**PROBLEM SET**.
- A) According to the essay on investor mindset below, why does conventional wisdom hold that raising funding is the main way to build a business that needs the focused attention of many people? Answer in one to three sentences.
- B) From the essay on investor mindset below, reproduce the part that opens with the words containing "I’m talking about" and closes with "off the ground.".
- C) Write the next portion of the essay on investor mindset below, beginning after its final sentence.

**SELECTED TEXT**.
- Opening Delimiter -
Welcome to WaveCenter
The Key: Investor Mindset
I believe I’ve isolated the single entrenched mindset that currently holds society locked in the grips of GameA Capitalism and prevents a transition to a new and improved GameB ecosystem.
Changing this mistaken mindset among a critical mass of people is the key to releasing the latent energy of this movement which has been quietly developing for decades.
To illustrate this mindset in action, let’s consider the typical startup cycle. Someone has a great idea and gets a few people together to develop a prototype or MVP and some pitch material. Maybe they raise money from their friends and family to get through this period, or they do it in their spare time.
Either way, the next stop is angel investors for funds to build out the product, build a team and get some sales and marketing traction. Then, if everything is humming along and their business is looking lucrative enough, the VCs will come in with massive capital to scale up and push it out to an exit strategy like an acquisition or an IPO.
Once the business is profitable and has a healthy market cap, a handful of founders and the financiers walk away with the lion’s share of the wealth gains, while the people employed by the company (who actually built the company and make it work) end up with jobs that keeps them afloat and hopefully lead to bigger and better jobs in the future.
This fundamental model at the root of the incumbent GameA system has one hidden assumption that everyone takes for granted: Capital precedes labor.
While startup founders and mom-and-pop shop owners invest massive amounts of time just to get their ‘babies’ to viability, that’s not what I mean by ‘labor’.
I’m talking about the people who have to do the complicated, repetitive, frustrating work of actually making a business go. Those people don’t invest their time. They get put on the payroll and get direct deposits every other Friday like clockwork.
So if you want to build a business that requires the focused attention of a large number of people, conventional wisdom holds that the main way to do it is to raise enough funding to pay people to focus their attention on your project long enough to get it off the ground.
Consider the alternative — that a large group of people all work for no cash, but only for stock in the company. It’s a ridiculous notion, right?
- Closing Delimiter -
(Stored data entries)
- Opening Delimiter -
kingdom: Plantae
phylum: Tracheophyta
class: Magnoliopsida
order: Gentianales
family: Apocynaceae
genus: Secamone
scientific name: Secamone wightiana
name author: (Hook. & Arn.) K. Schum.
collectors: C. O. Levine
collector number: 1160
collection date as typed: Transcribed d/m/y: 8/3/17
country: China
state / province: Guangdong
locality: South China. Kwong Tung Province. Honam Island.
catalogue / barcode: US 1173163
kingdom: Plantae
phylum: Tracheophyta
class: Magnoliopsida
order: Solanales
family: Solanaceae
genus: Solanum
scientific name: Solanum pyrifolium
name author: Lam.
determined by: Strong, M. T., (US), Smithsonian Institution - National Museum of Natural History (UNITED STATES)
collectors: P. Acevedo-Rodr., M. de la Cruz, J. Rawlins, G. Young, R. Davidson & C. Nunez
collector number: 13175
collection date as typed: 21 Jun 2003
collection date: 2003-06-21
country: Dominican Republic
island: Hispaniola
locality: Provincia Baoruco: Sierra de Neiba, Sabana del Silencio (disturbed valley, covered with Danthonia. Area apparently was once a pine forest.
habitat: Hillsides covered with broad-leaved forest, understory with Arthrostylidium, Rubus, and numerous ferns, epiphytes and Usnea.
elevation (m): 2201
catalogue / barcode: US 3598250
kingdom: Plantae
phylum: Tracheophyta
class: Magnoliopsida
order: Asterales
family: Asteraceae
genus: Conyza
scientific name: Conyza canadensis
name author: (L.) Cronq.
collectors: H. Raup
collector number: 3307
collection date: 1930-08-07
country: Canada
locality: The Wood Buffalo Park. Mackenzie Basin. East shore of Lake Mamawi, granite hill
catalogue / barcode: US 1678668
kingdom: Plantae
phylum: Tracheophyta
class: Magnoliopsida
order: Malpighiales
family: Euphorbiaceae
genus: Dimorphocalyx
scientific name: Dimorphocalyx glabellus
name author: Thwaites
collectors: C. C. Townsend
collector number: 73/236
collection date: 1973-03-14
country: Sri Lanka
- Closing Delimiter -
**EXERCISE RESULTS**.
- A) Conventional wisdom holds that enough funding must be raised to pay people to focus their attention on the project. Those payments let the business keep their attention long enough to get it off the ground.

- B)
I’m talking about the people who have to do the complicated, repetitive, frustrating work of actually making a business go. Those people don’t invest their time. They get put on the payroll and get direct deposits every other Friday like clockwork.
So if you want to build a business that requires the focused attention of a large number of people, conventional wisdom holds that the main way to do it is to raise enough funding to pay people to focus their attention on your project long enough to get it off the ground.

- C)
So everyone agrees and assumes that the way to start a business is:
Step 1: Raise capital investment
Step 2: Use that investment to hire people to do the work
That’s just the way it is. Capital is necessary to launch substantial businesses, so capitalists continue to control the game.
What’s lost in all this is that what is actually building the company is the people. That’s where the real value is — in their focused, coordinated attention to solving problems and building something together.
Capital is just the instrument that allows the entrepreneur to harness people’s attention, like a lens focusing light on a single point.
But what if there was a way to focus people’s attention other than cash on the barrelhead? What if there was a way to allow people to invest their time in the form of focused attention and collaborative efforts en masse?
If a critical mass of people focused their time and attention in a coordinated fashion on developing a project together without the expectation of compensation in the short-term, there’s no reason they couldn’t build a product just as cool and robust as VC-backed companies.
In fact, they would probably be even more efficient and creative considering that they have skin in the game and huge upside potential if they succeed.
The dynamic at the heart of WaveCenter is the ability to allow people to invest a modest amount of time into the project in a highly structured way (think crowdsourcing) and earn ownership in the organization based on their contributions.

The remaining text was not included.